I currently have this modified least squares problem:
$$\min_{x\in\mathbb R} \left \| Ax-b \right \|_{2}^{2} + \left \| Lx \right \|_{2}^{2}$$
which has a solution:
$$x = (A^{T}A + L^{T}L)^{-1} A^{T}b$$
I would like that given $L = \alpha I$ for some $α \neq 0$ to represent the solution explicitly in terms of α and the singular values and singular vectors of A.
The only way I can think of doing this is by writing A as its singular value decomposition:
$$A = U\Sigma V^{T}$$
From which I find that:
$$ \left \| Ax-b \right \|_{2}^{2} + \left \| Lx \right \|_{2}^{2} = \left \| U\Sigma V^{T}x - b \right \|_{2}^{2} + \left \| Lx \right \|_{2}^{2}$$
But I'm not sure how to arrive at a solution that also includes the singular values and singular vectors as well.

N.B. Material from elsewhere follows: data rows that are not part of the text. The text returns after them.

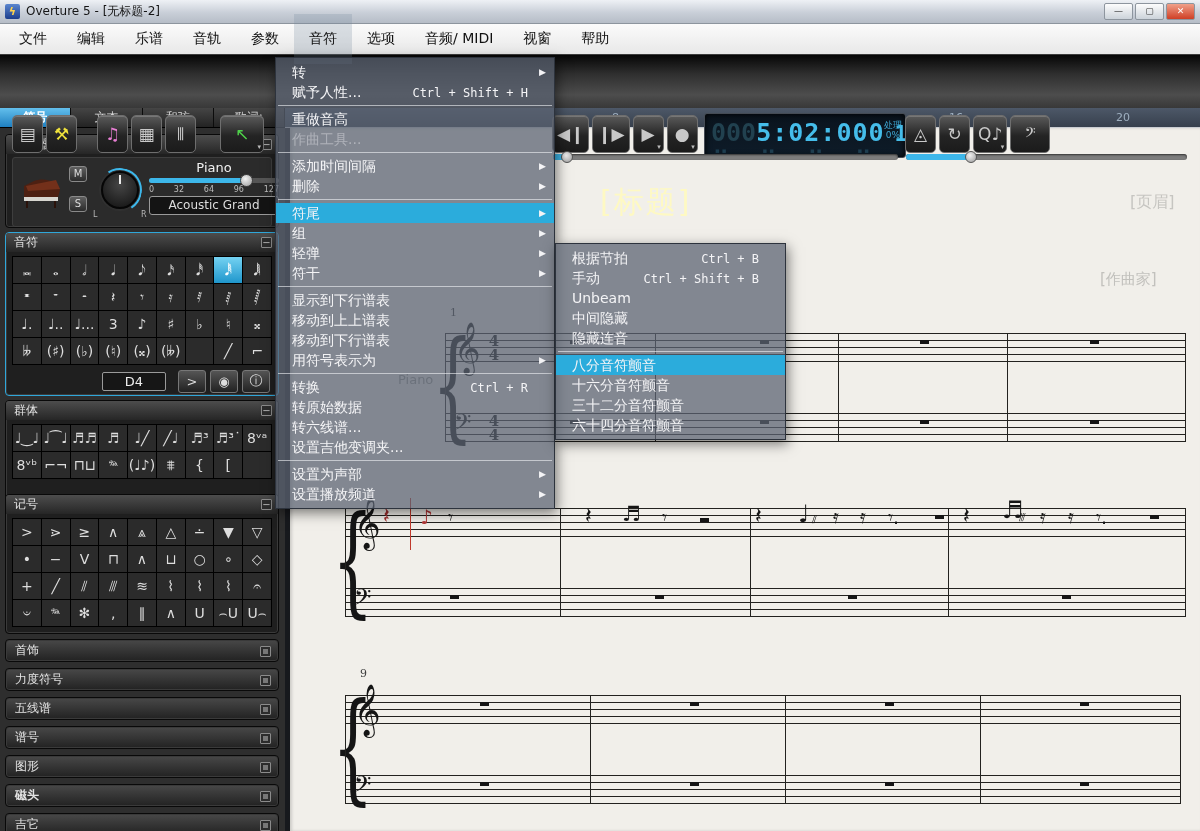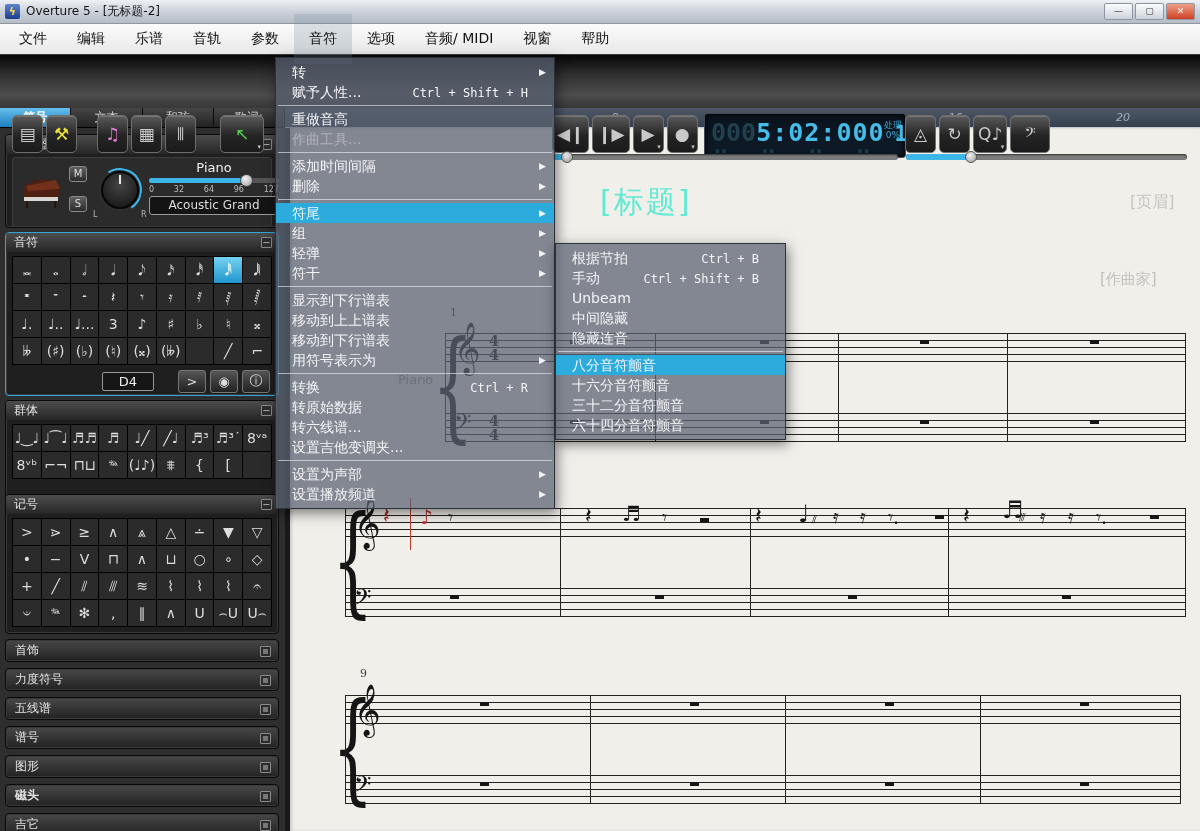--- a/index.html
+++ b/index.html
@@ -66,21 +66,21 @@
   .sechead .tgl{position:absolute;right:6px;top:4px;width:11px;height:11px;line-height:9px;
     text-align:center;color:#c0c0c0;font-size:10px;border:1px solid #8b8b8b;border-radius:1px;
     background:#2c2c2c;box-sizing:border-box;}
   .grid{display:grid;grid-template-columns:repeat(9,1fr);gap:1px;margin:4px 6px;
     background:#000;border:1px solid #000;}
   .cell{background:#2b2b2b;height:26px;display:flex;align-items:center;justify-content:center;
     color:#dedede;font-size:14px;line-height:1;overflow:hidden;}
   .cell.hl{background:linear-gradient(#74d2f2,#1f96cc);color:#fff;}
   .nfoot{display:flex;align-items:center;margin:3px 8px 0 8px;height:24px;}
   #pitchbox{margin-left:88px;min-width:46px;text-align:center;background:#161616;color:#eee;
-    border:1px solid #9a9a9a;border-radius:2px;font-size:13px;padding:1px 2px;}
+    border:1px solid #9a9a9a;border-radius:2px;font-size:13px;padding:1px 8px;}
   .footbtn{width:26px;height:21px;margin-left:4px;border-radius:3px;
     background:linear-gradient(#555,#222);border:1px solid #777;color:#ddd;font-size:13px;
     display:flex;align-items:center;justify-content:center;}
   .footspacer{flex:1;}
   
   #mixbody{position:relative;height:68px;margin:3px 6px;background:#2b2b2b;
     border:1px solid #3e3e3e;border-radius:3px;}
   #mute,#solo{position:absolute;left:56px;width:18px;height:16px;font-size:10px;line-height:14px;
     text-align:center;color:#ddd;background:linear-gradient(#606060,#2b2b2b);
     border:1px solid #8a8a8a;border-radius:3px;box-sizing:border-box;}
@@ -111,21 +111,21 @@
   .colsec .tgl:after{content:"";position:absolute;inset:2px;background:#777;}
 
   
   #gutter{position:absolute;left:285px;top:127px;width:5px;height:704px;background:#17191d;z-index:4;}
   #ruler{position:absolute;left:285px;top:108px;width:915px;height:19px;
     background:linear-gradient(#4d5868,#37404d);border-bottom:1px solid #c9ccd1;z-index:4;}
   .rtick{position:absolute;top:3px;font-size:11px;color:#9fb0c0;}
   #paper{position:absolute;left:290px;top:128px;width:910px;height:703px;background:#f1efea;
     box-shadow:inset 2px 0 3px rgba(0,0,0,.15);z-index:3;}
   #scorelayer{position:absolute;left:0;top:0;width:1200px;height:831px;z-index:5;pointer-events:none;}
-  .stitle{position:absolute;color:#5eead4;font-size:30px;letter-spacing:2px;}
+  .stitle{position:absolute;color:#fef9c3;font-size:30px;letter-spacing:2px;}
   .sheader{position:absolute;color:#c6c5c1;font-size:16px;}
   .scomposer{position:absolute;color:#c2c1bd;font-size:15px;}
   .staff{position:absolute;height:29px;
     background-image:linear-gradient(#23221f 1px,transparent 1px);background-size:100% 7px;}
   .barline{position:absolute;width:1px;background:#23221f;}
   .wrest{position:absolute;width:9px;height:4px;background:#151515;}
   .hrest{position:absolute;width:9px;height:4px;background:#151515;}
   .brace{position:absolute;color:#151515;font-family:"DejaVu Serif",serif;
     transform:scaleX(.55);transform-origin:left center;}
   .clef{position:absolute;color:#151515;line-height:1;}
@@ -442,21 +442,21 @@
         <div class="colsec" style="top: 656px; font-weight: bold;"><span>磁头</span><span class="tgl"></span></div>
         <div class="colsec" style="top: 685px;"><span>吉它</span><span class="tgl"></span></div>
       </div>
   </div>
 
   <div id="gutter"></div>
   <div id="ruler">
       <span class="rtick" style="left: 327px;">8</span>
       <span class="rtick" style="left: 497px;">12</span>
       <span class="rtick" style="left: 664px;">16</span>
-      <span class="rtick" style="left: 831px; font-style: italic;">20</span>
+      <span class="rtick" style="left: 831px;">20</span>
     </div>
   <div id="paper"></div>
   <div id="scorelayer">
       <div class="stitle" style="left: 600px; top: 182px;">[标题]</div>
       <div class="sheader" style="left: 1130px; top: 192px;">[页眉]</div>
       <div class="scomposer" style="left: 1100px; top: 270px;">[作曲家]</div>
       <div class="mnum" style="left: 450px; top: 306px;">1</div>
       <div class="ilabel" style="left: 398px; top: 372px;">Piano</div>
       <div class="staff" style="left: 445px; top: 333px; width: 740px;"></div>
       <div class="staff" style="left: 445px; top: 413px; width: 740px;"></div>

We have $$ A^tA + L^tL = V\Sigma^2 V^t + \alpha^2 I = V(\Sigma^2 + \alpha^2I) V^t $$ Let the diagonal matrix $\Gamma^2$ be $$ \Gamma^2 = \Sigma^2 + \alpha^2 I $$ Then $$ (A^tA + L^tL)^{-1} = V\Gamma^{-2}V^t $$ Thus, $x$ is given by $$ x=(V \Gamma^{-2} V^t)( V \Sigma U^t) b = V \Gamma^{-2} \Sigma U^t b . $$ Note that the $i$th diagonal value of $\Gamma^{-2}\Sigma$ is $\frac{\sigma_i}{\sigma_i^2+\alpha^2}$ and when $\alpha=0$, the solution reverts to the standard least-squares solution given by the SVD.